Circuit Distillation
This work addresses the challenge of efficiently distilling targeted capabilities in AI models, offering a more interpretable and controllable approach, though it is incremental as it builds on existing distillation methods.
The authors tackled the problem of transferring algorithmic capabilities from teacher to student models by proposing circuit distillation, which aligns internal representations of functionally correspondent circuit components, and demonstrated that it outperforms standard distillation on entity tracking and theory of mind tasks using Llama3 models.
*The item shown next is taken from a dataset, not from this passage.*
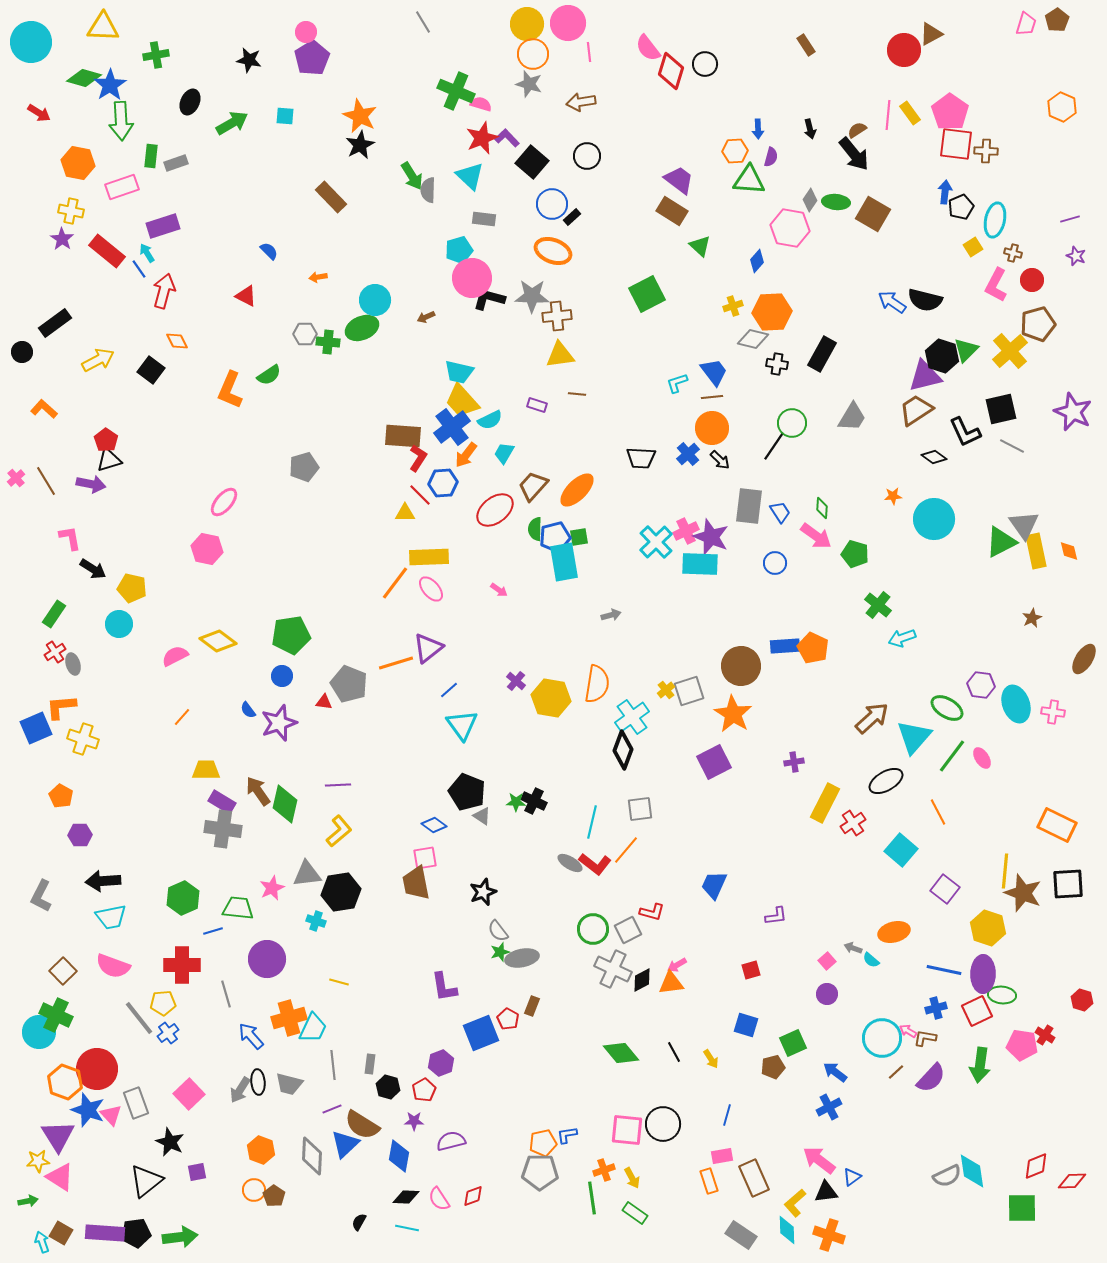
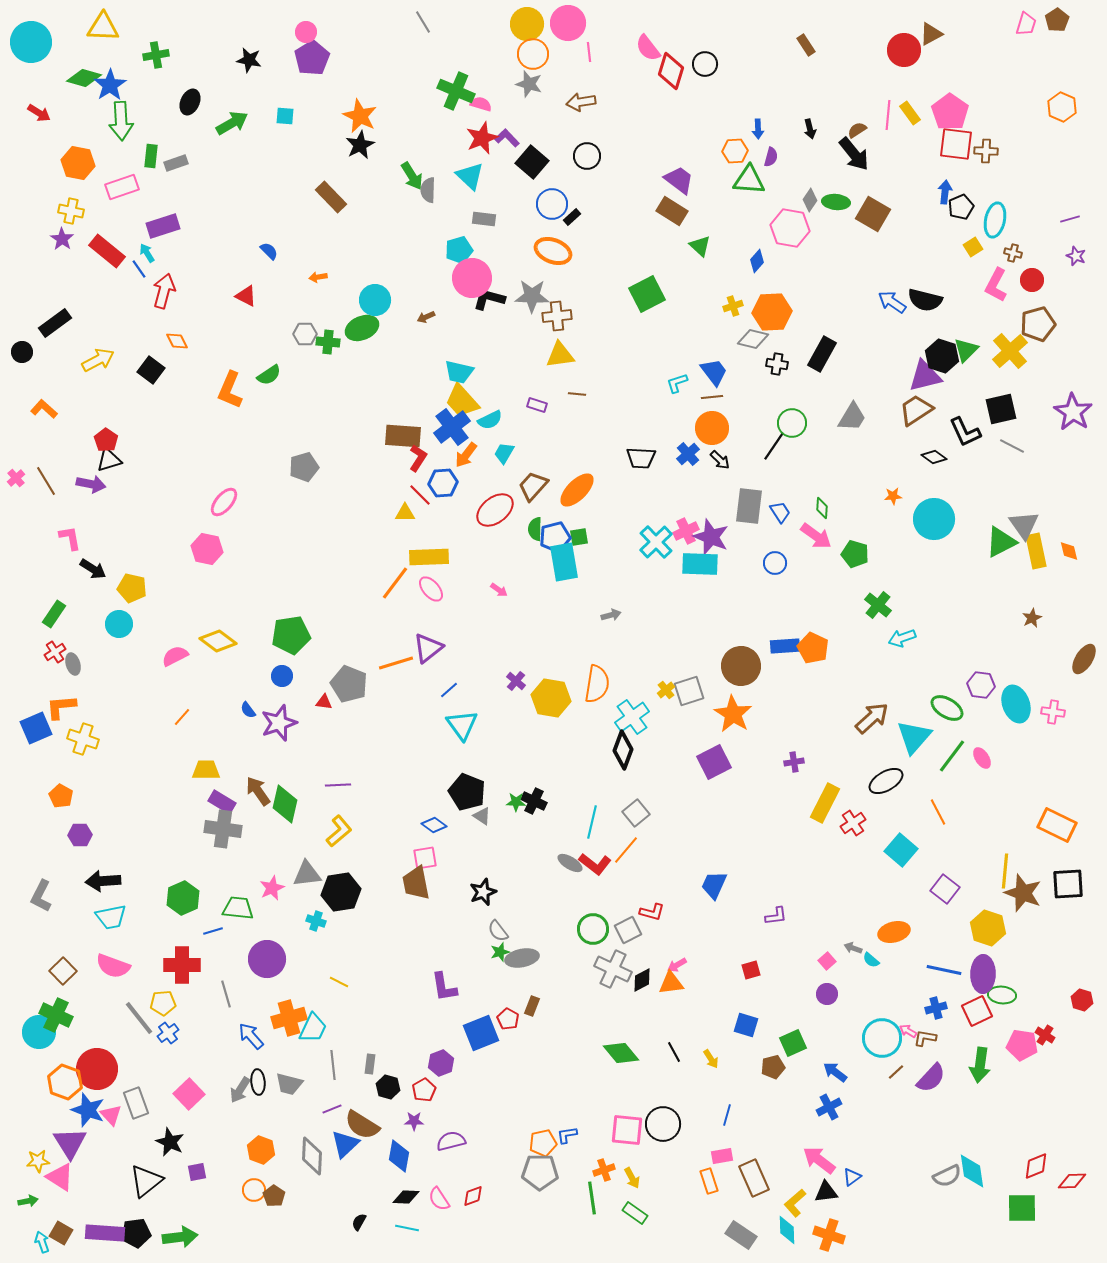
purple star at (1073, 412): rotated 9 degrees clockwise
gray square at (640, 809): moved 4 px left, 4 px down; rotated 32 degrees counterclockwise
yellow line at (339, 982): rotated 12 degrees clockwise
purple triangle at (58, 1136): moved 12 px right, 7 px down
Model distillation typically focuses on behavioral mimicry, where a student model is trained to replicate a teacher's output while treating its internal computations as a black box. In this work we propose an alternative approach: Distilling the underlying computational mechanisms implemented by a teacher model. Specifically, we propose circuit distillation, which introduces an objective to align internal representations between analogous circuit components in teacher and student models. We propose a method to match ``functionally correspondent'' circuit components and introduce a loss reflecting similarities between the representations that these induce. We evaluate circuit distillation on entity tracking and theory of mind (ToM) tasks using models from the Llama3 family. Our results demonstrate that circuit distillation outperforms standard distillation, successfully transferring algorithmic capabilities by adjusting only a small, targeted subset of student model parameters. This work establishes the feasibility of transferring mechanisms, which may in turn allow for efficient distillation of targeted teacher capabilities via interpretable and controllable internal student mechanisms.